→ Work request
If a line in the listing below includes the word "wrist", pick it out.

→ Excerpted data

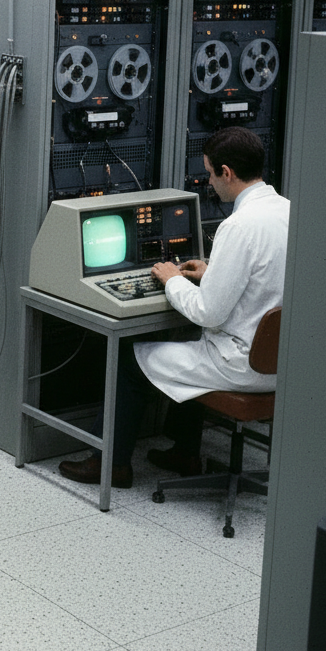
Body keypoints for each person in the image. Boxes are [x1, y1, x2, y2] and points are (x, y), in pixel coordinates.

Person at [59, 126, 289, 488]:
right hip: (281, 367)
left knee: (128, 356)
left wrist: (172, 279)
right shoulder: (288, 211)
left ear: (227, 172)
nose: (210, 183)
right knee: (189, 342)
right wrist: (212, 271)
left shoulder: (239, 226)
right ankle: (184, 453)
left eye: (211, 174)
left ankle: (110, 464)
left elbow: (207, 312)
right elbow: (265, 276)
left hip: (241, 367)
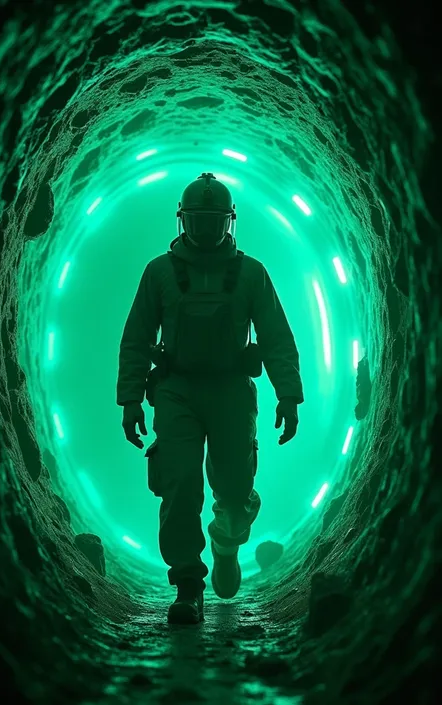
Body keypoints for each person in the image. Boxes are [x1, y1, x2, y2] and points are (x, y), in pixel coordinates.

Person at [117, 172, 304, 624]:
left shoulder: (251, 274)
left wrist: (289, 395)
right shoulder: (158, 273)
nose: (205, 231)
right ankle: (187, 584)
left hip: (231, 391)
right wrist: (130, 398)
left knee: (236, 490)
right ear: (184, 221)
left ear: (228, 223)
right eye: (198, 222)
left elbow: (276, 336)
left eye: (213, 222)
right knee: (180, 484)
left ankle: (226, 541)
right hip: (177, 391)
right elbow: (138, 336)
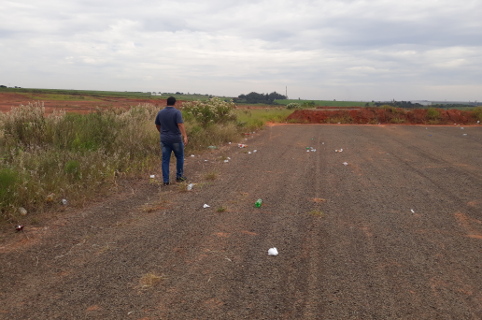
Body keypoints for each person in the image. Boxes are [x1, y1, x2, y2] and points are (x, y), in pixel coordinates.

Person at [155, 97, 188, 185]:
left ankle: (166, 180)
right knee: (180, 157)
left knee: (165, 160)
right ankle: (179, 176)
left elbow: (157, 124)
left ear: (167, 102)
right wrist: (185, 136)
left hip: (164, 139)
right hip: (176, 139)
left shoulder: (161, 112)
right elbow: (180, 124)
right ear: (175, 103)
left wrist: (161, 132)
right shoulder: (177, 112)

--

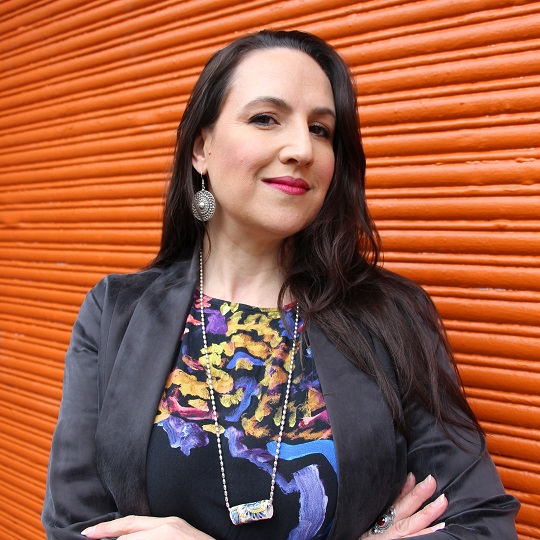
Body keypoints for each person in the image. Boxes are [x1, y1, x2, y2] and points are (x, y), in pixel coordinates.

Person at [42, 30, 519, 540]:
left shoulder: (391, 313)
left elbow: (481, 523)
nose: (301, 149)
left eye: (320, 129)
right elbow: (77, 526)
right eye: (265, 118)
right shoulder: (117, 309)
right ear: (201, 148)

→ Solution for this exercise
left wrist: (172, 279)
right wrist: (212, 271)
left wrist: (289, 395)
right wrist: (130, 398)
right wrist: (185, 136)
left wrist: (161, 132)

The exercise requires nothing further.